Threonine is an essential amino acid that plays a crucial role in protein synthesis and various metabolic processes.
It is involved in the formation of collagen and elastin, contributing to the health of skin, hair, and connective tissues.
Threonine, also known as L-threonine, supports immune function and participates in the metabolism of fats and carbohydrates.
Dietary sources of this important amino acid include meat, dairy products, eggs, legumes, and certain grains.
Deficiencies in threonine can lead to impaired growth, skin lesions, and reduced immune response.
Understanding the importance of this amino acid in human health and its applications in research is essential for advancing scientific understanding and developing effective therapies.
Proteome Discoverer and Mascot are tools used in the analysis and identification of proteins, including those containing threonine.
Related amino acids like phenylalanine, alanine, glycine, and valine also play important roles in the body and can be found in similar food sources.
Proper nutrition and supplementation with threonine and other essential amino acids can help support overall health and well-being.
By expanding our knowledge of threonine and its metabolic functions, researchers can develop new strategies to optimize human health and address deficiencies or disorders related to this key nutrient.
It is involved in the formation of collagen and elastin, contributing to the health of skin, hair, and connective tissues.
Threonine, also known as L-threonine, supports immune function and participates in the metabolism of fats and carbohydrates.
Dietary sources of this important amino acid include meat, dairy products, eggs, legumes, and certain grains.

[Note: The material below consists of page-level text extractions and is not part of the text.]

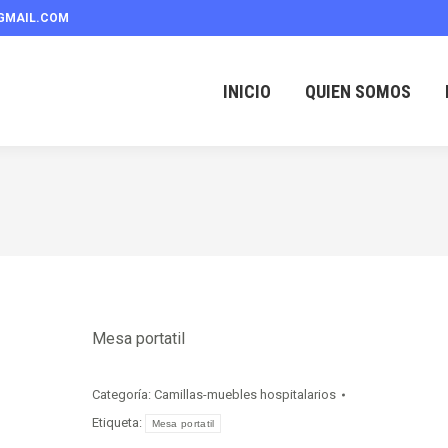
GMAIL.COM
INICIO
QUIEN SOMOS
Mesa portatil
Categoría:
Camillas-muebles hospitalarios
Etiqueta:
Mesa portatil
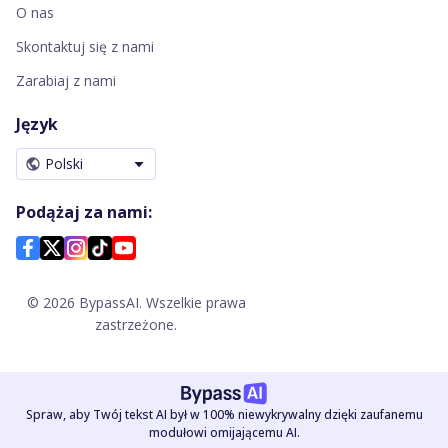
O nas
Skontaktuj się z nami
Zarabiaj z nami
Język
Polski
Podążaj za nami:
©
2026
BypassAI. Wszelkie prawa
zastrzeżone.
Spraw, aby Twój tekst AI był w 100% niewykrywalny dzięki zaufanemu
modułowi omijającemu AI.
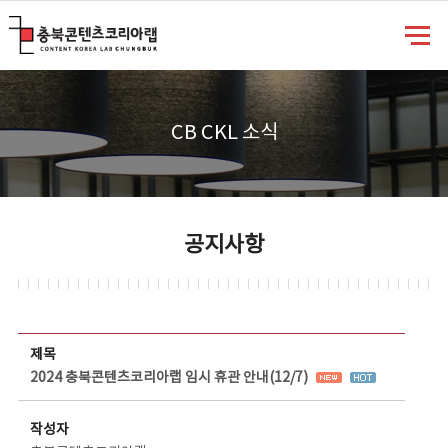
충북콘텐츠코리아랩
CB CKL 소식
공지사항
공지사항 상세보기 - 제목, 담당부서, 담당자, 담당연락처, 내용, 첨부파일 정보 제공
제목
2024 충북콘텐츠코리아랩 임시 휴관 안내(12/7)
작성자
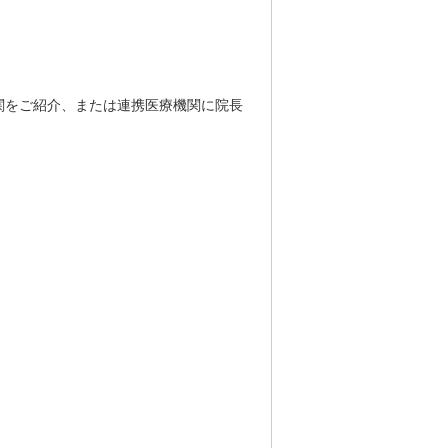
関をご紹介、または連携医療機関に院長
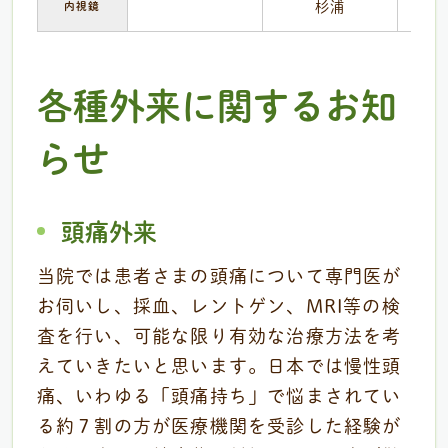
杉浦
内視鏡
(1
各種外来に関するお知
らせ
頭痛外来
当院では患者さまの頭痛について専門医が
お伺いし、採血、レントゲン、MRI等の検
査を行い、可能な限り有効な治療方法を考
えていきたいと思います。日本では慢性頭
痛、いわゆる「頭痛持ち」で悩まされてい
る約７割の方が医療機関を受診した経験が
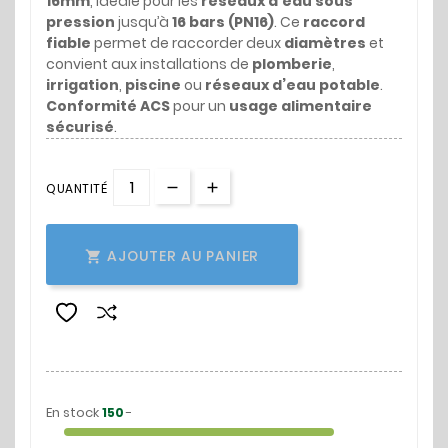
16mm
, idéale pour les
réseaux d’eau sous
pression
jusqu’à
16 bars (PN16)
. Ce
raccord
fiable
permet de raccorder deux
diamètres
et
convient aux installations de
plomberie
,
irrigation
,
piscine
ou
réseaux d’eau potable
.
Conformité ACS
pour un
usage alimentaire
sécurisé
.
QUANTITÉ
AJOUTER AU PANIER

En stock
-
150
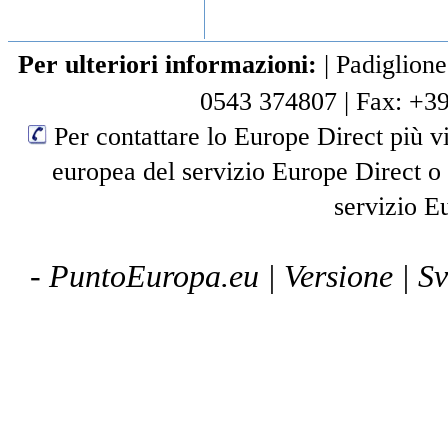
Per ulteriori informazioni:
|
Padiglione
0543 374807
|
Fax: +3
Per contattare lo Europe Direct più vi
europea del servizio Europe Direct o
servizio E
- PuntoEuropa.eu |
Versione
| S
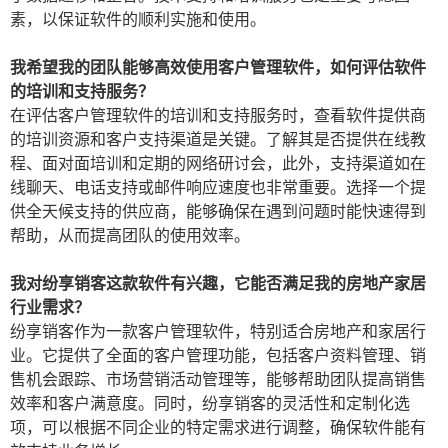
素，以保证软件的顺利实施和使用。
我希望我的团队能够高效使用客户管理软件，如何评估软件
的培训和支持服务？
在评估客户管理软件的培训和支持服务时，查看软件提供商
的培训资源和客户支持渠道是关键。了解其是否提供在线教
程、面对面培训和定期的网络研讨会，此外，支持渠道如在
线聊天、电话支持或邮件响应速度也非常重要。选择一个提
供全天候支持的供应商，能够确保在遇到问题时能快速得到
帮助，从而提高团队的使用效率。
我对纷享销客这款软件有兴趣，它能否满足我的房地产家居
行业需求？
纷享销客作为一款客户管理软件，特别适合房地产和家居行
业。它提供了全面的客户管理功能，包括客户资料管理、销
售机会跟踪、市场营销活动管理等，能够帮助团队提高销售
效率和客户满意度。同时，纷享销客的灵活性和定制化选
项，可以根据不同企业的特定需求进行调整，确保软件能有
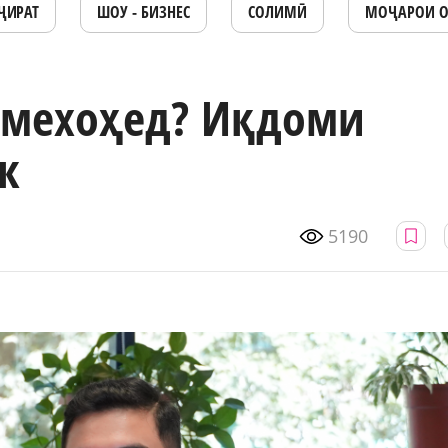
ҶИРАТ
ШОУ - БИЗНЕС
СОЛИМӢ
МОҶАРОИ 
 мехоҳед? Иқдоми
к
5190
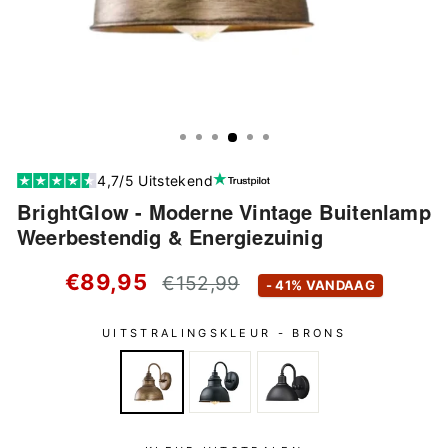
4,7/5 Uitstekend
BrightGlow - Moderne Vintage Buitenlamp
Weerbestendig & Energiezuinig
Standaard
€89,95
€152,99
- 41% VANDAAG
prijs
UITSTRALINGSKLEUR -
BRONS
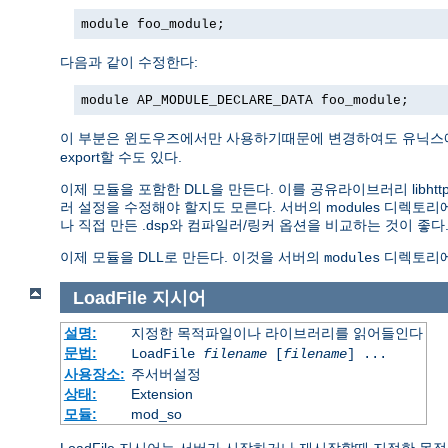
module foo_module;
다음과 같이 수정한다:
module AP_MODULE_DECLARE_DATA foo_module;
이 부분은 윈도우즈에서만 사용하기때문에 변경하여도 유닉스에서
export할 수도 있다.
이제 모듈을 포함한 DLL을 만든다. 이를 공유라이브러리 libhttp
러 설정을 수정해야 할지도 모른다. 서버의 modules 디렉토
나 직접 만든 .dsp와 컴파일러/링커 옵션을 비교하는 것이 좋다
이제 모듈을 DLL로 만든다. 이것을 서버의
디렉토리에
modules
LoadFile
지시어
설명:
지정한 목적파일이나 라이브러리를 읽어들인다
문법:
LoadFile
filename
[
filename
] ...
사용장소:
주서버설정
상태:
Extension
모듈:
mod_so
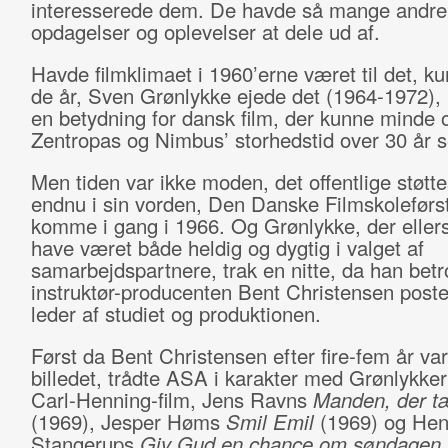
interesserede dem. De havde så mange andre
opdagelser og oplevelser at dele ud af.
Havde filmklimaet i 1960’erne været til det, k
de år, Sven Grønlykke ejede det (1964-1972), 
en betydning for dansk film, der kunne minde
Zentropas og Nimbus’ storhedstid over 30 år s
Men tiden var ikke moden, det offentlige støtt
endnu i sin vorden, Den Danske Filmskoleførst
komme i gang i 1966. Og Grønlykke, der ellers
have været både heldig og dygtig i valget af
samarbejdspartnere, trak en nitte, da han bet
instruktør-producenten Bent Christensen post
leder af studiet og produktionen.
Først da Bent Christensen efter fire-fem år var
billedet, trådte ASA i karakter med Grønlykke
Carl-Henning-film, Jens Ravns
Manden, der tæ
(1969), Jesper Høms
Smil Emil
(1969) og Hen
Stangerups
Giv Gud en chance om søndagen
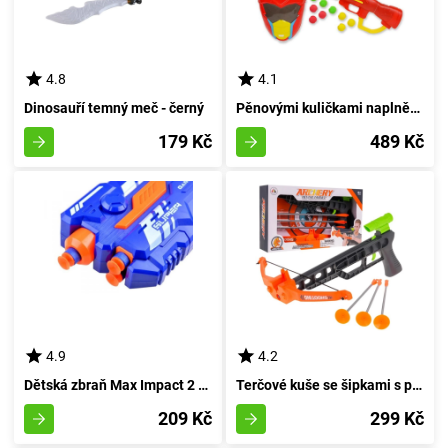
4.8
4.1
Dinosauří temný meč - černý
Pěnovými kuličkami naplněná vesmírná pistole s maskou
179 Kč
489 Kč
4.9
4.2
Dětská zbraň Max Impact 2 v 1
Terčové kuše se šipkami s přísavky
209 Kč
299 Kč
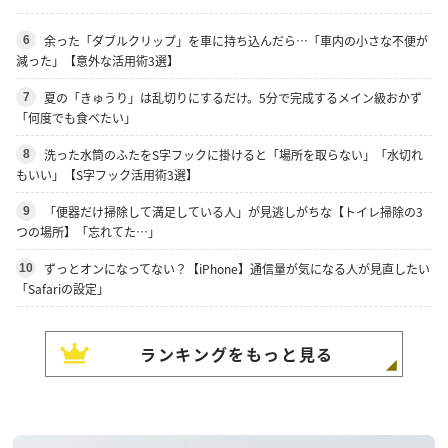
余った「ダブルクリップ」を車に持ち込んだら…「車内の小さな不便が
6
減った」【意外な活用術3選】
夏の「きゅうり」は乱切りにするだけ。5分で完成するメイン級おかず
7
「何度でも食べたい」
洗った水筒のふたをS字フックに掛けると「場所を取らない」「水切れ
8
もいい」【S字フック活用術3選】
「便器だけ掃除して満足している人」が見逃しがちな【トイレ掃除の3
9
つの場所】「忘れてた…」
ずっとオンになってない？【iPhone】通信量が気になる人が見直したい
10
「Safariの設定」
ランキングをもっと見る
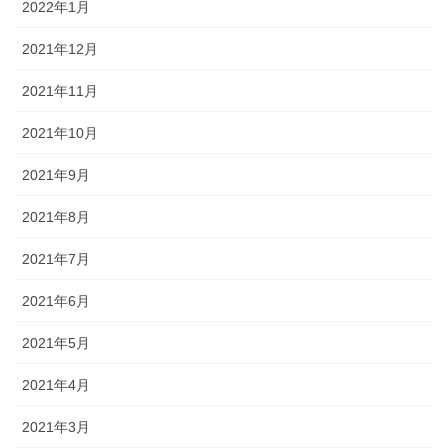
2022年1月
2021年12月
2021年11月
2021年10月
2021年9月
2021年8月
2021年7月
2021年6月
2021年5月
2021年4月
2021年3月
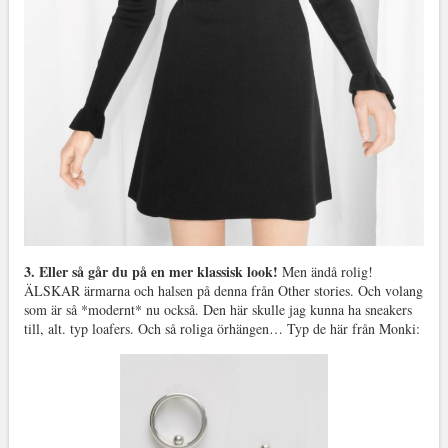
3. Eller så går du på en mer klassisk look!
Men ändå rolig!
ÄLSKAR ärmarna och halsen på denna från Other stories. Och volang
som är så *modernt* nu också. Den här skulle jag kunna ha sneakers
till, alt. typ loafers. Och så roliga örhängen… Typ de här från Monki:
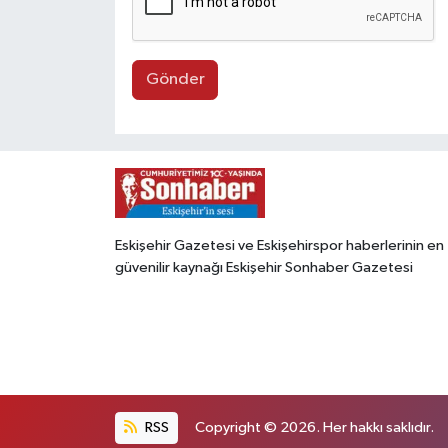
Gönder
Eskişehir Gazetesi ve Eskişehirspor haberlerinin en
güvenilir kaynağı Eskişehir Sonhaber Gazetesi
RSS
Copyright © 2026. Her hakkı saklıdır.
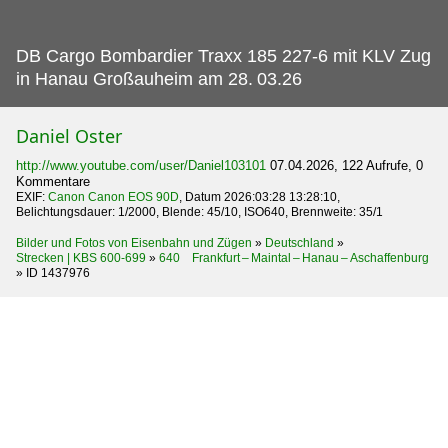
DB Cargo Bombardier Traxx 185 227-6 mit KLV Zug
in Hanau Großauheim am 28.
03.26
Daniel Oster
http://www.youtube.com/user/Daniel103101
07.04.2026, 122 Aufrufe, 0
Kommentare
EXIF:
Canon Canon EOS 90D
, Datum 2026:03:28 13:28:10,
Belichtungsdauer: 1/2000, Blende: 45/10, ISO640, Brennweite: 35/1
Bilder und Fotos von Eisenbahn und Zügen
»
Deutschland
»
Strecken | KBS 600-699
»
640 Frankfurt – Maintal – Hanau – Aschaffenburg
»
ID 1437976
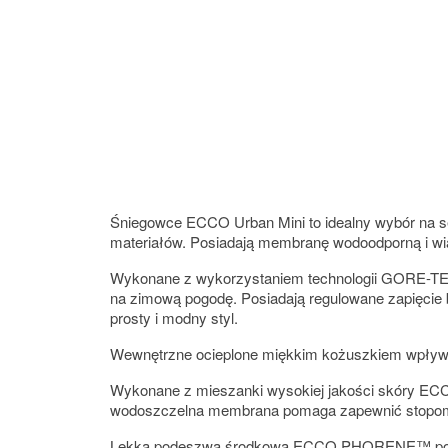
Śniegowce ECCO Urban Mini to idealny wybór na s
materiałów. Posiadają membranę wodoodporną i wiatr
Wykonane z wykorzystaniem technologii GORE-TEX
na zimową pogodę. Posiadają regulowane zapięcie 
prosty i modny styl.
Wewnętrzne ocieplone miękkim kożuszkiem wpływa n
Wykonane z mieszanki wysokiej jakości skóry ECCO
wodoszczelna membrana pomaga zapewnić stopom s
Lekka podeszwa środkowa ECCO PHORENE™ pomaga 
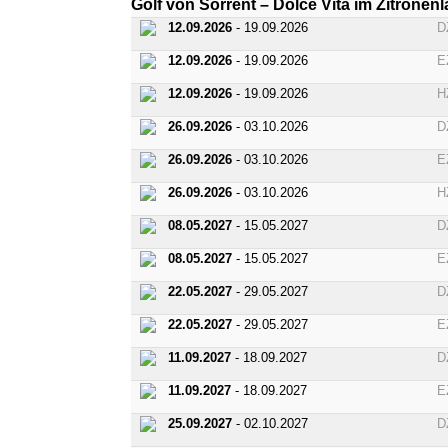
Golf von Sorrent – Dolce Vita im Zitronen
12.09.2026
- 19.09.2026
D
12.09.2026
- 19.09.2026
E
12.09.2026
- 19.09.2026
H
26.09.2026
- 03.10.2026
D
26.09.2026
- 03.10.2026
E
26.09.2026
- 03.10.2026
H
08.05.2027
- 15.05.2027
D
08.05.2027
- 15.05.2027
E
22.05.2027
- 29.05.2027
D
22.05.2027
- 29.05.2027
E
11.09.2027
- 18.09.2027
D
11.09.2027
- 18.09.2027
E
25.09.2027
- 02.10.2027
D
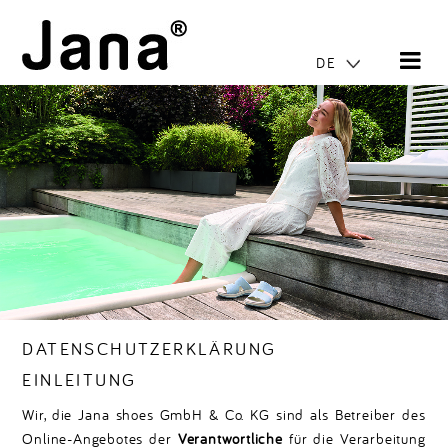
DE
DATENSCHUTZERKLÄRUNG
EINLEITUNG
Wir, die Jana shoes GmbH & Co. KG sind als Betreiber des
Online-Angebotes der
Verantwortliche
für die Verarbeitung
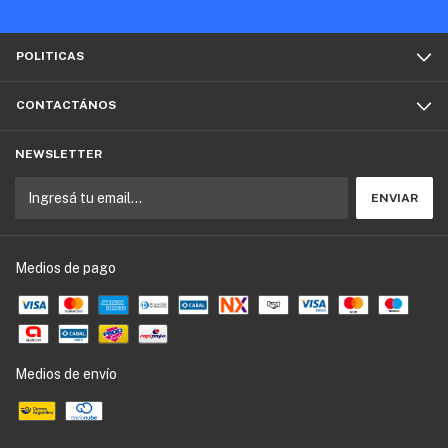
POLITICAS
CONTACTÁNOS
NEWSLETTER
Medios de pago
Medios de envío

Deficiencies in threonine can lead to impaired growth, skin lesions, and reduced immune response.
Understanding the importance of this amino acid in human health and its applications in research is essential for advancing scientific understanding and developing effective therapies.
Proteome Discoverer and Mascot are tools used in the analysis and identification of proteins, including those containing threonine.
Related amino acids like phenylalanine, alanine, glycine, and valine also play important roles in the body and can be found in similar food sources.
Proper nutrition and supplementation with threonine and other essential amino acids can help support overall health and well-being.
By expanding our knowledge of threonine and its metabolic functions, researchers can develop new strategies to optimize human health and address deficiencies or disorders related to this key nutrient.